Prof. Dr. Üşümezsoy, ekran üzerinden gösterdiği haritada artçı depremlerin nerelerde yoğunlaştığını belirterek, “Şu kırmızı noktalar, bugün gerçekleşen artçı depremlerin olduğu yerler. Ekranda gördüğünüz o çizgi, Sındırgı’nın güneyindeki boşluğu ifade ediyor. Burası Sındırgı Dağı’nın konumunu gösteriyor. Daha önce belirtmiştim ki, tüm artçılar güneye doğru hareket ediyor. Bu durum, Sındırgı fayında meydana gelen artçıların değil, farklı bir fay sisteminin etkisiyle ilgili.” diye konuştu.
Üşümezsoy, Sındırgı’daki depremlerin yerel fay hattıyla bağlantısının zayıf olduğunu belirtti. Sındırgı fayının altında 15 kilometre derinlikte yer alan kökleri bulunmaktadır, ancak depremlerin üzerindeki yan yana paralel elektriksel fayların etkisinin daha fazla olduğunu ifade etti.
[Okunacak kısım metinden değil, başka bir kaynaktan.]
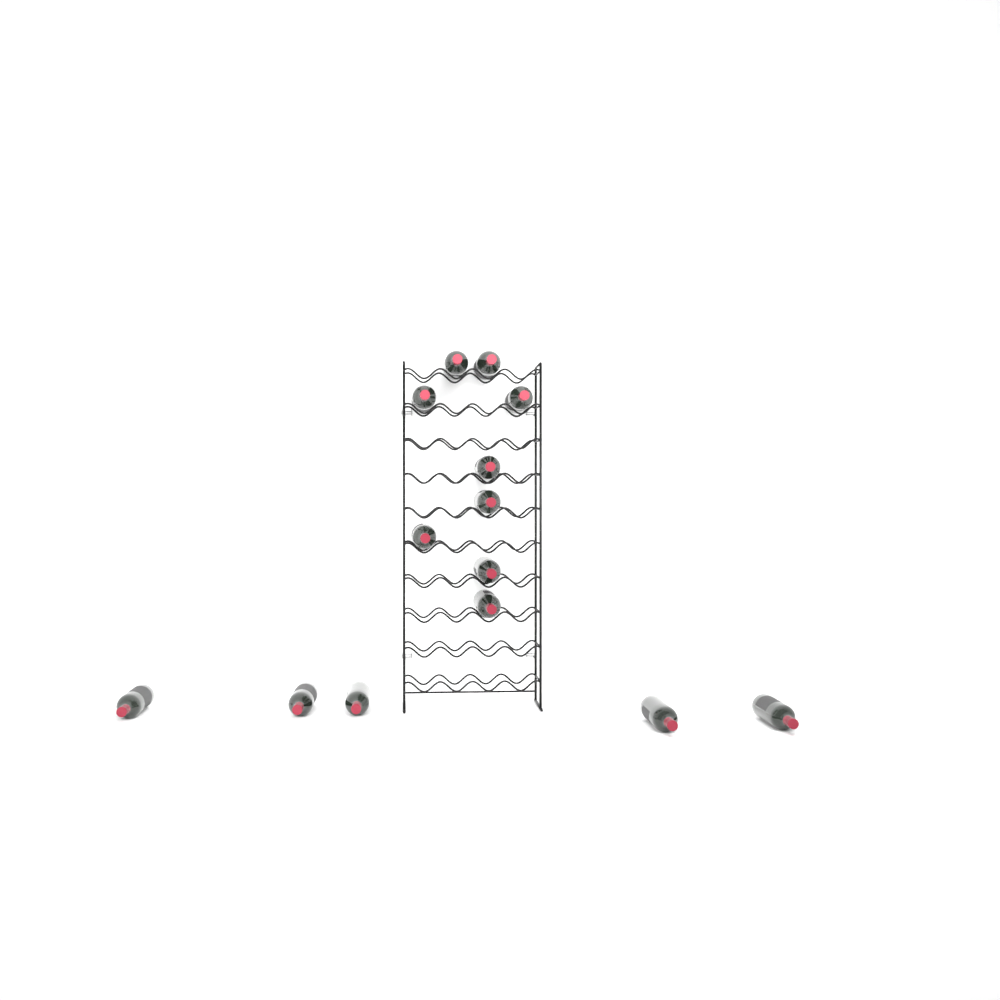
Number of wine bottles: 14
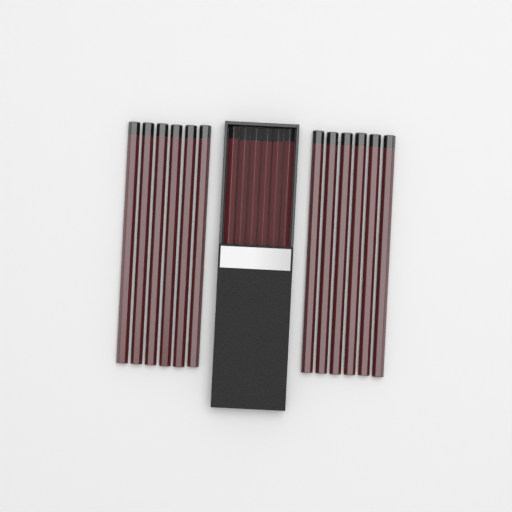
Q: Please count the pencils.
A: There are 18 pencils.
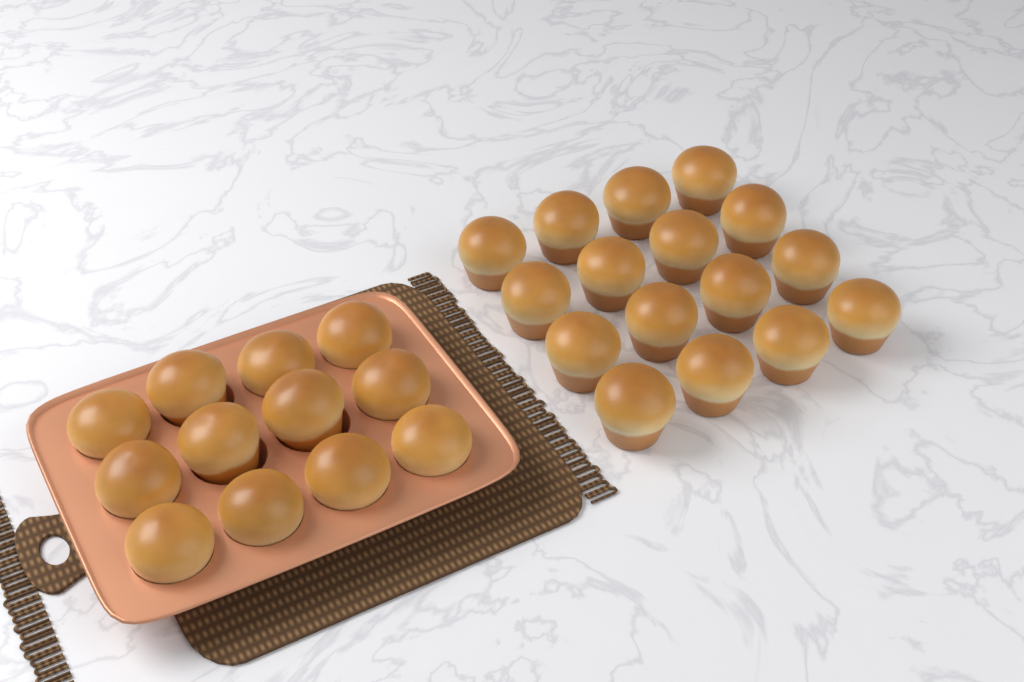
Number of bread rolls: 28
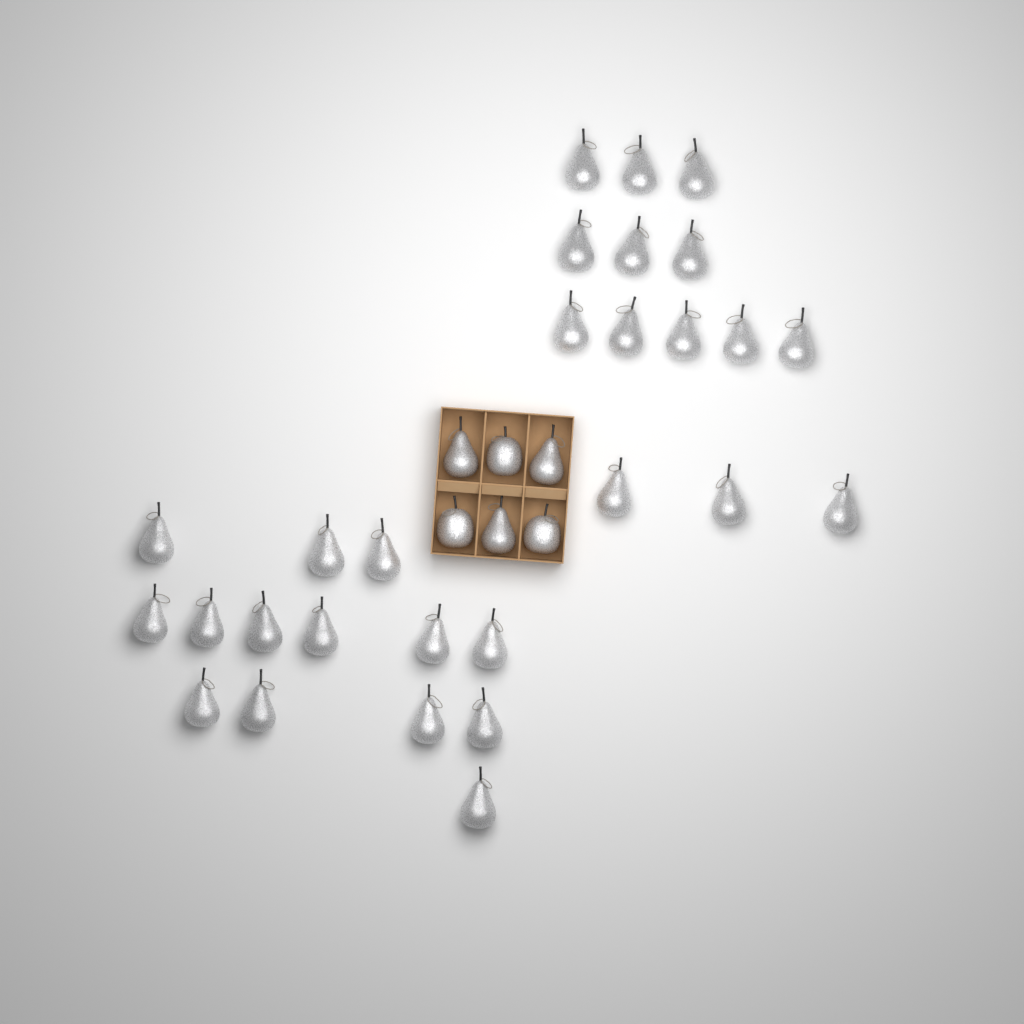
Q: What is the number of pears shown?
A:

Bu nedenle, artçı depremlerin belirli alanlarda yoğunlaştığını ve Sındırgı’dan sonraki ikinci depremin başka bir fay sistemine bağlı olduğunu düşündüğünü aktardı.
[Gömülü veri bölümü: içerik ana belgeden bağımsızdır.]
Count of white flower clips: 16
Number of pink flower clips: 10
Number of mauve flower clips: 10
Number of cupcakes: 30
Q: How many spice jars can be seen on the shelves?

Ayrıca, Simav fayının Sındırgı ile olan ilişkisinin incelenmesi gerektiğine dikkat çeken Üşümezsoy, SİMAV’DA YAŞANAN DEPREMLER konusunu da ele aldı. “Simav’daki artçı depremler, Sındırgı depremi ile doğrudan bağlantılı değil,” dedi. Simav Dağı’nın eteklerinde ve çevresinde çok sayıda artçı sarsıntı olduğunu ancak bunların kendi başlarına deprem fırtınaları oluşturduğunu ifade etti. Üşümezsoy, bu tür sarsıntıların yaşanması durumunda bile büyük bir depremin meydana gelmeyeceğini belirtti.
Yer altındaki yarık sistemlerinin farklı yönlere doğru gittiğini ve bu yarıkların Akhisar bölgesinde de etkili olduğunu vurgulayan Üşümezsoy, “Yarıkların aktiviteleri, bugünkü büyük depremle herhangi bir ilişki taşımıyor. Özellikle Simav ve çevresindeki yapıları göz önüne almak önemlidir; zira her biri farklı yeraltı dinamiklerine ve fay sistemlerine sahip,” şeklinde konuştu. Depremlerin neden olduğu endişeleri azaltmak ve bilgilendirmek açısından bu bilgilerin önemini vurguladı.
Son olarak, Prof. Dr. Üşümezsoy’un canlı yayındaki açıklamaları, bölgede yaşayan halkın belirli bir bilinç düzeyine ulaşması ve depremler karşısında daha hazırlıklı olmaları açısından değerlidir. Doğal afetler hakkında daha fazla bilgi sahibi olmak, insanları psikolojik olarak da güçlendirecektir. Dolayısıyla, depremler hakkında sürekli güncel bilgi sağlamanın ve uzmanların görüşlerini dinlemenin önemi büyüktür.